Serving consumers with limited English proficiency (“LEP Consumers”) is one of the most challenging issues facing financial institutions today. The logistical challenges of ensuring accurate translations, dealing with dialects, and having non-English compliance and monitoring resources have been coupled with a great deal of uncertainty about regulatory risks from serving LEP consumers. In the past, we have been critical of the CFPB on this issue, because it was simultaneously urging financial institutions to provide more services in non-English languages, but was failing to provide any guidance about how this could be accomplished without raising either fair lending or UDAAP risks.
In particular, we have been concerned about two big issues (among others): (1) the worry that by advertising or marketing a financial product in another language, a financial institution would be viewed as committing a UDAAP violation by failing to service the product entirely in that other language; and (2) in the servicing context, what types of communications and documents should a financial institution provide in non-English languages, assuming it has to translate some first, and leave others for later? These two issues have impeded progress in serving LEP consumers because the lack of regulatory guidance has caused many financial institutions to avoid acting in this area altogether, out of fear of the potential regulatory consequences.

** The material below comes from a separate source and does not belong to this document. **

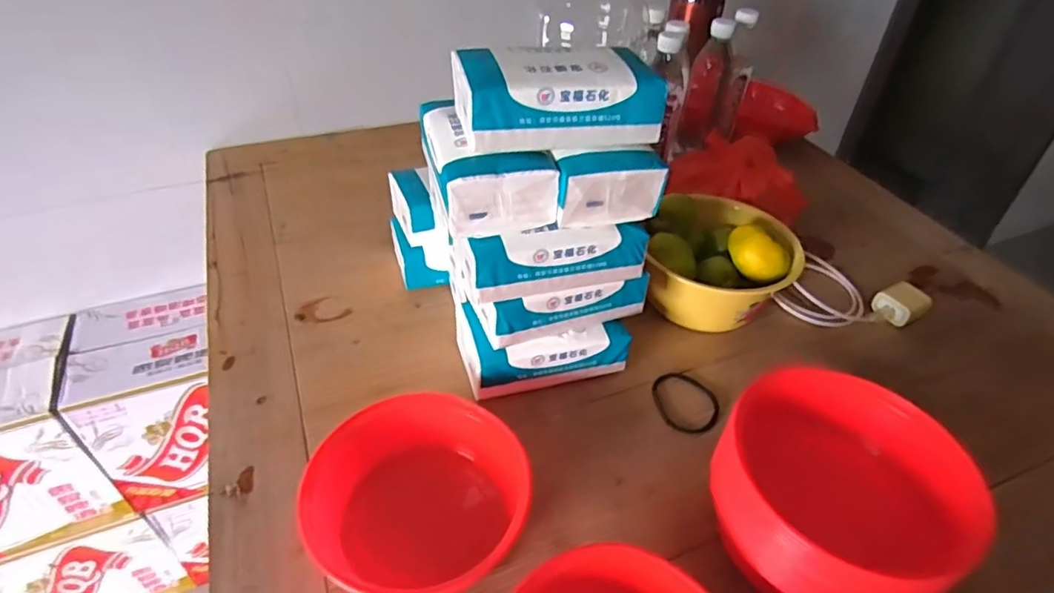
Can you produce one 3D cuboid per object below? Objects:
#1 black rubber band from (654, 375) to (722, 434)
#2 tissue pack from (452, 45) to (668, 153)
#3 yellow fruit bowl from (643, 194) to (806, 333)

Last week, however, the CFPB provided some guidance in the Fall 2016 Supervisory Highlights that, in our view, makes the path forward a little clearer and (seemingly) a little safer for financial institutions. That guidance addresses both of the two big issues we identified above:
With regard to marketing and advertising in non-English languages, the Bureau noted a series of practices related to LEP consumers “that did not result in any adverse supervisory or enforcement action.” One of those was “[m]arketing and servicing of loans in languages other than English.” The Bureau did not provide any detail about what the marketing looked like, or what disclosures were made, but this statement in Supervisory Highlights at least opens the door to an understanding that it may be permissible for financial institutions to market their products in non-English languages without the entire product being serviced in Spanish.
Importantly, a bit further down in this discussion, the CFPB notes that in some examinations, it required financial institutions to provide “clear and timely disclosures to prospective consumers describing the extent and limits of any language services provided throughout the product lifecycle. Institutions were not required to provide Spanish language services to address this risk beyond the Spanish language services they were already providing.”
This suggests that the path to advertising and marketing in non-English languages is one that contains a clear disclosure about what parts of the product experience are — and are not — available in the other language. Intuitively, this makes sense, since the worry was that by marketing in another language, a financial institution would imply that the entire product would be serviced in that other language. A disclosure could correct that implication and allow consumers to decide for themselves if they can handle the level of non-English support available with the product. But it is nice to see the CFPB seemingly agreeing with this path forward. (Interestingly, this disclosure concept is one that Fannie Mae had adopted earlier this year in its Spanish-language versions of origination documents).
The discussion of non-English servicing in the latest Supervisory Highlights also seems to provide a bit more guidance to financial institutions on which parts of the servicing operation are good candidates for prioritizing. In particular, the CFPB highlights telephone (customer service) support with QA monitoring/testing, monthly statements, “payment assistance forms” (which we interpret as a reference to loss mitigation documents), and other “communications and activities that most significantly impact consumers (e.g., loss mitigation and/or default servicing).”
The discussion of LEP issues also contains a warning about steering, highlighting the risks of making some products available in non-English languages, while others are available only in English. This is no surprise to us, as we have always considered this one of the risks in this area, but the Bureau notes that disclosure may help resolve this problem too — it recites that some financial institutions were required to “revise[] their marketing materials to notify consumers in Spanish of the availability of other credit card products.”
All in all, we thought that the CFPB’s most recent LEP guidance was a big step in the right direction. Financial institutions, in our experience, want to serve LEP consumers, but the fear of regulatory consequences has greatly retarded progress in doing so. The more guidance the CFPB provides, and the more concrete it is, the more industry will feel itself free to serve LEP consumers. We also hope that the CFPB’s views will be influential on courts and state agencies that might be called upon to examine LEP issues, and who might impede progress by asking that service to LEP consumers be “too perfect, too quickly,” which will only slow down progress in this area.
Although the discussion of LEP issues in the Fall 2016 Supervisory Highlights is helpful, we believe that further and more specific guidance is needed, especially with regard to advertising and marketing. This is because, although the CFPB noted that marketing products in non-English languages was encountered by examination teams, and was deemed not to violate any law, that observation was not accompanied by any details about the advertising, and came with the caveat that the observations were valid only under the unspecified “facts and circumstances of the reviews.” What this means is that financial institutions will still be guessing about how to follow the CFPB’s guidance on this issue, and requiring that that sort of guesswork serves neither consumer nor industry.